WHAT IS REQUIRED:
Find the string "down" in the records. Copy every line it appears in.

RECORDS FOR THE TASK:
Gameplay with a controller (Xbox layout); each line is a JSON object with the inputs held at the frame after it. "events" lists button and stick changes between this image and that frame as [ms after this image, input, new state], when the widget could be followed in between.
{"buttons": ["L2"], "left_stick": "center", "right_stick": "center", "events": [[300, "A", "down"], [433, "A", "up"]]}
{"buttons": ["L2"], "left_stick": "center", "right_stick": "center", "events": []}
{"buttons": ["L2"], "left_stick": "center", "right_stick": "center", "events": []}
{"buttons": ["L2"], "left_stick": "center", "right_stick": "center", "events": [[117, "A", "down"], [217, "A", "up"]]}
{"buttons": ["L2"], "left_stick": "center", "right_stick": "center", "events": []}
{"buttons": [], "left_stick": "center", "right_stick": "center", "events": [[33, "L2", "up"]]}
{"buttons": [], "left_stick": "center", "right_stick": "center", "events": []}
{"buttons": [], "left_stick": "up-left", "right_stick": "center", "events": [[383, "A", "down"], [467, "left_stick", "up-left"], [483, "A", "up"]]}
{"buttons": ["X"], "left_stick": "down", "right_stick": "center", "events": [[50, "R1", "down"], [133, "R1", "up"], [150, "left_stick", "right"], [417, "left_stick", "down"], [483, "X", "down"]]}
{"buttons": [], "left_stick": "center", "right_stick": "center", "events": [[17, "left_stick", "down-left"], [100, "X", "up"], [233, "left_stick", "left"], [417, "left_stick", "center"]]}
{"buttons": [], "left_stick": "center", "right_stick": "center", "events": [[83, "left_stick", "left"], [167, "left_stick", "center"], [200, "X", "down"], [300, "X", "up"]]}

SOLVED PROBLEM:
{"buttons": ["L2"], "left_stick": "center", "right_stick": "center", "events": [[300, "A", "down"], [433, "A", "up"]]}
{"buttons": ["L2"], "left_stick": "center", "right_stick": "center", "events": [[117, "A", "down"], [217, "A", "up"]]}
{"buttons": [], "left_stick": "up-left", "right_stick": "center", "events": [[383, "A", "down"], [467, "left_stick", "up-left"], [483, "A", "up"]]}
{"buttons": ["X"], "left_stick": "down", "right_stick": "center", "events": [[50, "R1", "down"], [133, "R1", "up"], [150, "left_stick", "right"], [417, "left_stick", "down"], [483, "X", "down"]]}
{"buttons": [], "left_stick": "center", "right_stick": "center", "events": [[17, "left_stick", "down-left"], [100, "X", "up"], [233, "left_stick", "left"], [417, "left_stick", "center"]]}
{"buttons": [], "left_stick": "center", "right_stick": "center", "events": [[83, "left_stick", "left"], [167, "left_stick", "center"], [200, "X", "down"], [300, "X", "up"]]}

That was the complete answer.